Assistant Health Minister Fiona Nash has announced that incentives for doctors to live and work in 450 small towns across the country will be raised under changes to the GP Rural Incentives Program (GPRIP).
But an estimated 5000 doctors working in regional centres with a population of more than 50,000 will lose their incentive payments under the changes, which come into effect from 1 July.
The change is being implemented as the AMA lobbies the Federal Government to establish a training program to give junior doctors experience in a rural general practice.
The AMA has urged the Commonwealth to adopt the recommendation of the Independent Expert Panel – which it established to advise on the redesign of the GPRIP – for the introduction of “a program that provides a high quality community medicine and general practice training in rural and remote areas through extended placements for junior doctors”.
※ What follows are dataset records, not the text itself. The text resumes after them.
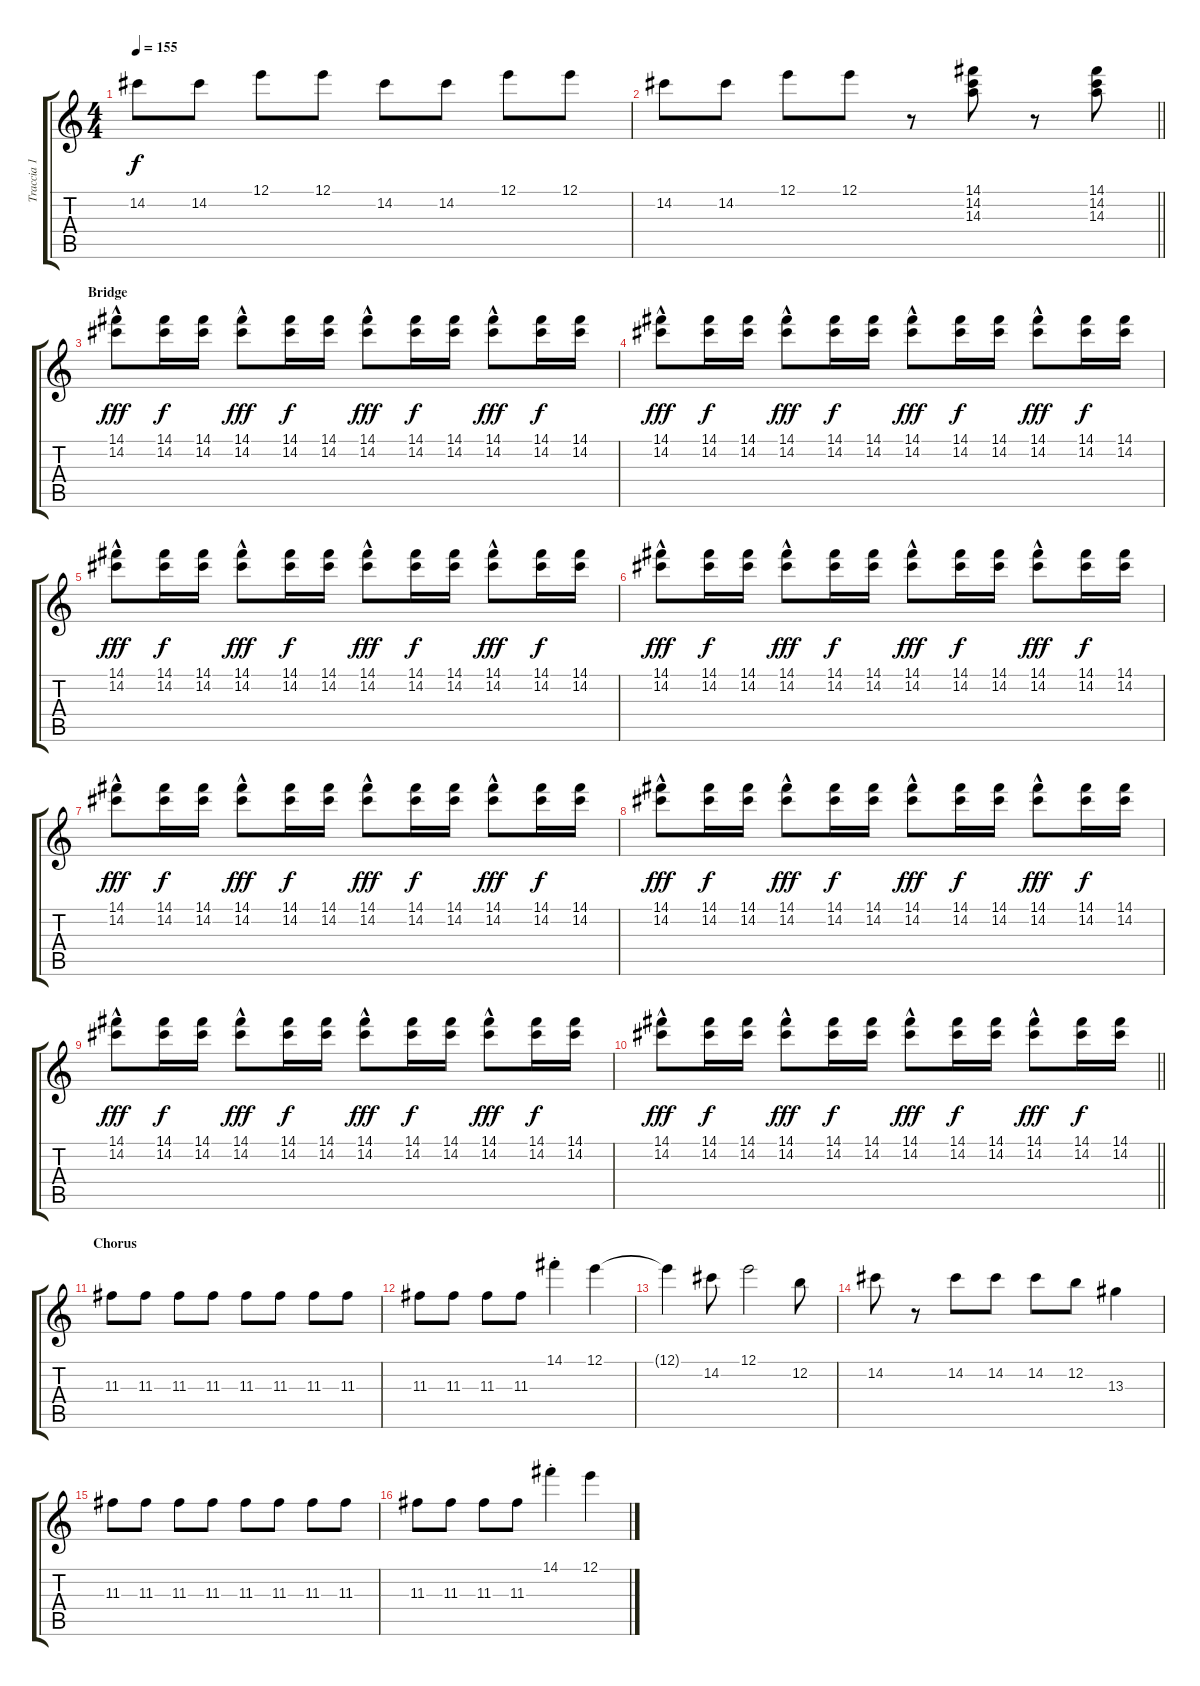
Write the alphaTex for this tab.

\track ("Traccia 1" "Traccia 1") {instrument overdrivenguitar}
\staff {score tabs}
\tuning (E4 B3 G3 D3 A2 E2) {hide}
\ts (4 4)
\tempo 155
\clef g2
\ks c
14.2.8{dy f} 14.2.8 12.1.8 12.1.8 14.2.8 14.2.8 12.1.8 12.1.8 |
\barLineRight lightlight
14.2.8 14.2.8 12.1.8 12.1.8 r.8 (14.1 14.2 14.3).8 r.8 (14.1 14.2 14.3).8 |
\section ("" "Bridge")
(14.1{hac} 14.2).8{dy fff} (14.1 14.2).16{dy f} (14.1 14.2).16 (14.1{hac} 14.2).8{dy fff} (14.1 14.2).16{dy f} (14.1 14.2).16 (14.1{hac} 14.2).8{dy fff} (14.1 14.2).16{dy f} (14.1 14.2).16 (14.1{hac} 14.2).8{dy fff} (14.1 14.2).16{dy f} (14.1 14.2).16 |
(14.1{hac} 14.2).8{dy fff} (14.1 14.2).16{dy f} (14.1 14.2).16 (14.1{hac} 14.2).8{dy fff} (14.1 14.2).16{dy f} (14.1 14.2).16 (14.1{hac} 14.2{hac}).8{dy fff} (14.1 14.2).16{dy f} (14.1 14.2).16 (14.1{hac} 14.2{hac}).8{dy fff} (14.1 14.2).16{dy f} (14.1 14.2).16 |
(14.1{hac} 14.2{hac}).8{dy fff} (14.1 14.2).16{dy f} (14.1 14.2).16 (14.1{hac} 14.2).8{dy fff} (14.1 14.2).16{dy f} (14.1 14.2).16 (14.1{hac} 14.2).8{dy fff} (14.1 14.2).16{dy f} (14.1 14.2).16 (14.1{hac} 14.2).8{dy fff} (14.1 14.2).16{dy f} (14.1 14.2).16 |
(14.1{hac} 14.2).8{dy fff} (14.1 14.2).16{dy f} (14.1 14.2).16 (14.1{hac} 14.2).8{dy fff} (14.1 14.2).16{dy f} (14.1 14.2).16 (14.1{hac} 14.2).8{dy fff} (14.1 14.2).16{dy f} (14.1 14.2).16 (14.1{hac} 14.2).8{dy fff} (14.1 14.2).16{dy f} (14.1 14.2).16 |
(14.1{hac} 14.2).8{dy fff} (14.1 14.2).16{dy f} (14.1 14.2).16 (14.1{hac} 14.2).8{dy fff} (14.1 14.2).16{dy f} (14.1 14.2).16 (14.1{hac} 14.2).8{dy fff} (14.1 14.2).16{dy f} (14.1 14.2).16 (14.1{hac} 14.2).8{dy fff} (14.1 14.2).16{dy f} (14.1 14.2).16 |
(14.1{hac} 14.2).8{dy fff} (14.1 14.2).16{dy f} (14.1 14.2).16 (14.1{hac} 14.2).8{dy fff} (14.1 14.2).16{dy f} (14.1 14.2).16 (14.1{hac} 14.2).8{dy fff} (14.1 14.2).16{dy f} (14.1 14.2).16 (14.1{hac} 14.2).8{dy fff} (14.1 14.2).16{dy f} (14.1 14.2).16 |
(14.1{hac} 14.2).8{dy fff} (14.1 14.2).16{dy f} (14.1 14.2).16 (14.1{hac} 14.2).8{dy fff} (14.1 14.2).16{dy f} (14.1 14.2).16 (14.1{hac} 14.2).8{dy fff} (14.1 14.2).16{dy f} (14.1 14.2).16 (14.1{hac} 14.2).8{dy fff} (14.1 14.2).16{dy f} (14.1 14.2).16 |
\barLineRight lightlight
(14.1{hac} 14.2).8{dy fff} (14.1 14.2).16{dy f} (14.1 14.2).16 (14.1{hac} 14.2).8{dy fff} (14.1 14.2).16{dy f} (14.1 14.2).16 (14.1{hac} 14.2).8{dy fff} (14.1 14.2).16{dy f} (14.1 14.2).16 (14.1{hac} 14.2).8{dy fff} (14.1 14.2).16{dy f} (14.1 14.2).16 |
\section ("" "Chorus")
11.3.8 11.3.8 11.3.8 11.3.8 11.3.8 11.3.8 11.3.8 11.3.8 |
11.3.8 11.3.8 11.3.8 11.3.8 14.1{st}.4 12.1.4 |
12.1{t}.4 14.2.8 12.1.2 12.2.8 |
14.2.8 r.8 14.2.8 14.2.8 14.2.8 12.2.8 13.3.4 |
11.3.8 11.3.8 11.3.8 11.3.8 11.3.8 11.3.8 11.3.8 11.3.8 |
11.3.8 11.3.8 11.3.8 11.3.8 14.1{st}.4 12.1.4
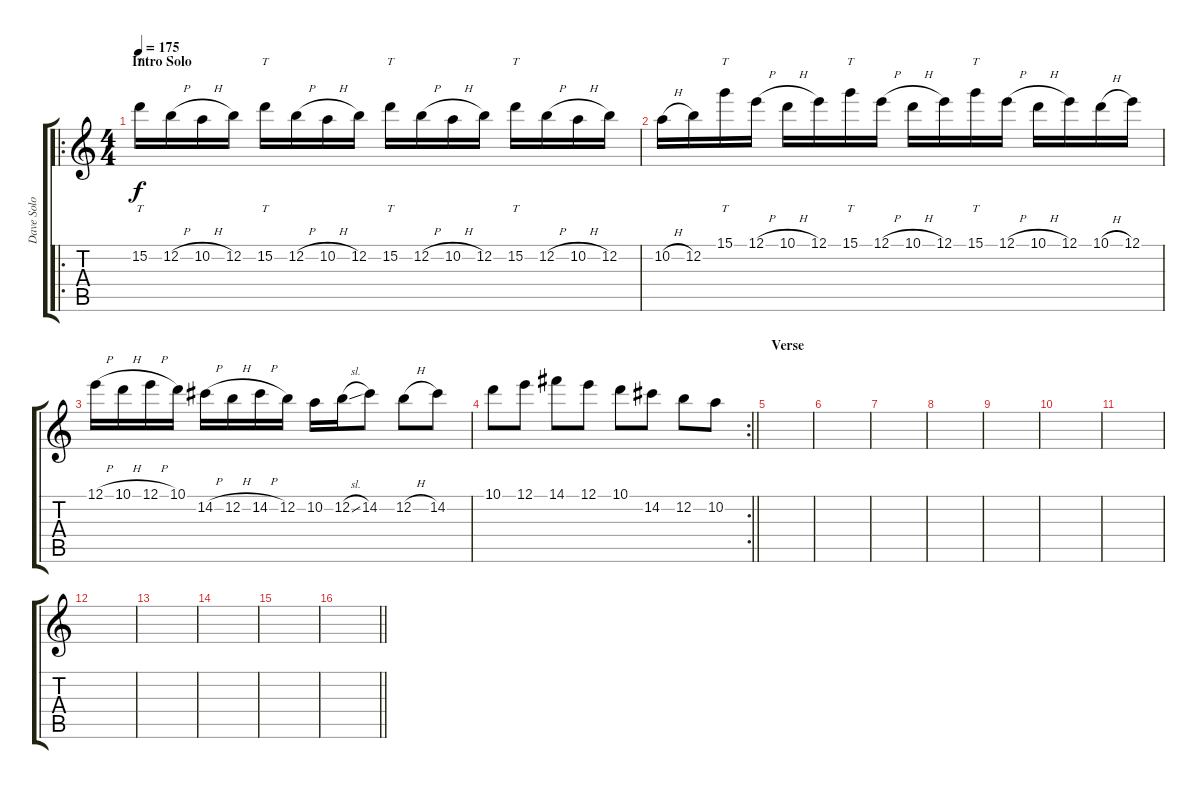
\track ("Dave Solo" "Dave Solo") {instrument overdrivenguitar}
\staff {score tabs}
\tuning (E4 B3 G3 D3 A2 E2) {hide}
\ro
\ts (4 4)
\section ("" "Intro Solo")
\tempo 175
\clef g2
\ks c
15.2.16{tt dy f} 12.2{h}.16 10.2{h}.16 12.2.16 15.2.16{tt} 12.2{h}.16 10.2{h}.16 12.2.16 15.2.16{tt} 12.2{h}.16 10.2{h}.16 12.2.16 15.2.16{tt} 12.2{h}.16 10.2{h}.16 12.2.16 |
10.2{h}.16 12.2.16 15.1.16{tt} 12.1{h}.16 10.1{h}.16 12.1.16 15.1.16{tt} 12.1{h}.16 10.1{h}.16 12.1.16 15.1.16{tt} 12.1{h}.16 10.1{h}.16 12.1.16 10.1{h}.16 12.1.16 |
12.1{h}.16 10.1{h}.16 12.1{h}.16 10.1.16 14.2{h}.16 12.2{h}.16 14.2{h}.16 12.2.16 10.2.16 12.2{sl}.16 14.2.8 12.2{h}.8 14.2.8 |
\rc 2
\barLineRight lightlight
10.1.8 12.1.8 14.1.8 12.1.8 10.1.8 14.2.8 12.2.8 10.2.8 |
\section ("" "Verse")
|
|
|
|
|
|
|
|
|
|
|
\barLineRight lightlight
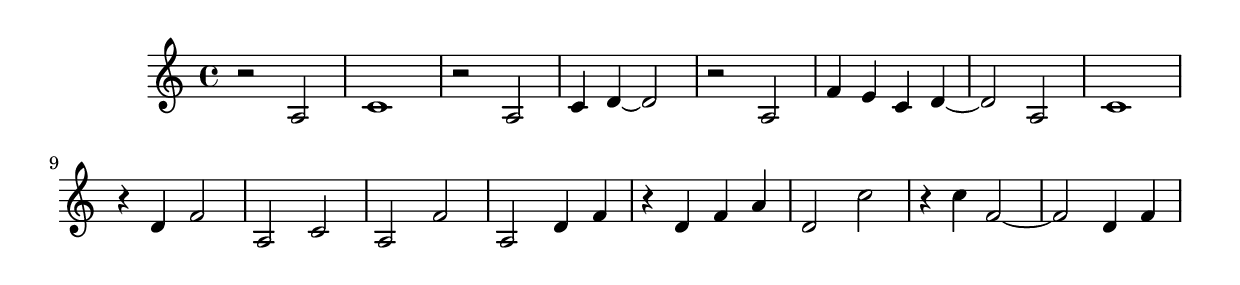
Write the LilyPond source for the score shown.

\version "2.19.82"
\language "english"

\header {
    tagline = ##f
}

\layout {}

\paper {}

\score {
    {
        r2
        a2
        c'1
        r2
        a2
        c'4
        d'4
        ~
        d'2
        r2
        a2
        f'4
        e'4
        c'4
        d'4
        ~
        d'2
        a2
        c'1
        r4
        d'4
        f'2
        a2
        c'2
        a2
        f'2
        a2
        d'4
        f'4
        r4
        d'4
        f'4
        a'4
        d'2
        c''2
        r4
        c''4
        f'2
        ~
        f'2
        d'4
        f'4
    }
}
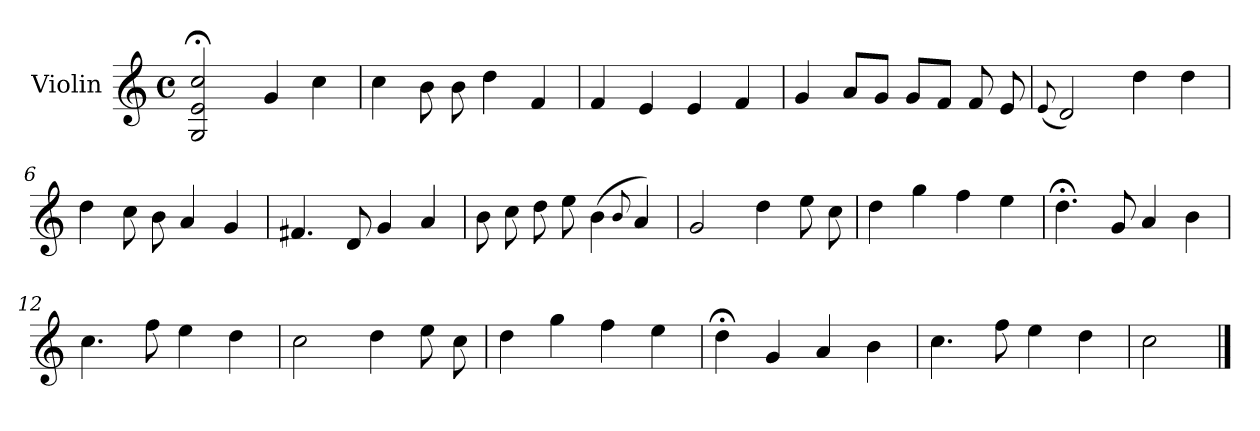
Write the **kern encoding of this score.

**kern
*part1
*staff1
*I"Violin
*I'Vln.
*clefG2
*k[]
*M4/4
*met(c)
=1
2G;</ 2e;</ 2cc;</
4g/
4cc\
=2
4cc\
8b\
8b\
4dd\
4f/
=3
4f/
4e/
4e/
4f/
=4
4g/
8a/L
8g/J
8g/L
8f/J
8f/
8e/
=5
(<8qqe/
2d/)
4dd\
4dd\
=6
4dd\
8cc\
8b\
4a/
4g/
!!LO:LB:g=z
=7
4.f#X/
8d/
4g/
4a/
=8
8b\
8cc\
8dd\
8ee\
(>4b\
8qqb/
4a/)
=9
2g/
4dd\
8ee\
8cc\
=10
4dd\
4gg\
4ff\
4ee\
=11
4.dd;<\
8g/
4a/
4b\
=12
4.cc\
8ff\
4ee\
4dd\
!!LO:LB:g=z
=13
2cc\
4dd\
8ee\
8cc\
=14
4dd\
4gg\
4ff\
4ee\
=15
4dd;<\
4g/
4a/
4b\
=16
4.cc\
8ff\
4ee\
4dd\
=17
2cc\
==
*-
The recommendation follows the Government’s decision last year to scrap the Prevocational General Practice Placements Program, which left general practice as the only major specialty without a program for prevocational training experience – something AMA President Associate Professor Brian Owler said was vital to sustaining and building the GP workforce.
“This sort of experience can influence junior doctors to pursue a career in general practice, and it can also give doctors who choose other specialties a valuable insight into how general practice works,” A/Professor Owler said. “A carefully targeted prevocational GP training program can also help boost rural and remote workforce numbers”.
The GPRIP has been overhauled following the Government’s decision late last year to dump the discredited Australian Standard Geographical Classification – Remoteness Area (ASGC-RA) classification system and instead use the Modified Monash Model (MMM) to guide the allocation of resources.
While doctors in large regional centres will lose incentives payments under the revamped incentives system, Senator Nash said the new arrangements were much better aligned with community need.
The Minister said under the current system, around $50 million was being paid out each year to doctors working in 14 large regional centres, including Townsville and Cairns.
The scheme created incentives for doctors to remain in well-serviced cities which had little trouble attracting doctors, she said.
“The new GPRIP system will deliver a fairer system for smaller towns; redirecting money to attract more doctors to smaller towns that have genuine difficulty attracting and retaining doctors,” Senator Nash said. “It makes more sense to use that money to attract doctors to where the greatest shortages are – small rural and remote communities, not big regional cities. This means bigger incentive payments will go to doctors who choose to work in the areas of greatest need.”
Under the changes, the annual incentive for doctors working in towns with fewer than 5000 residents will increase from $12,000 to up to $23,000, and the incentive for practitioners working in remote areas will be increased from $47,000 to as much as $60,000.
But the qualifying time to receive the incentive has been increased from six months to two years for doctors in rural and regional areas, while doctors in remote locations will have to wait 12 months.
The AMA was among several health groups that welcomed the move to dump the ASGC-RA classification system and replace it with the Modified Monash Model, but had urged the Government to include transition arrangements for any changes to incentive payments.
The Association said it would assess the impact of the Government’s decision to cut incentive payments to GPs in large regional centres from the beginning of next month.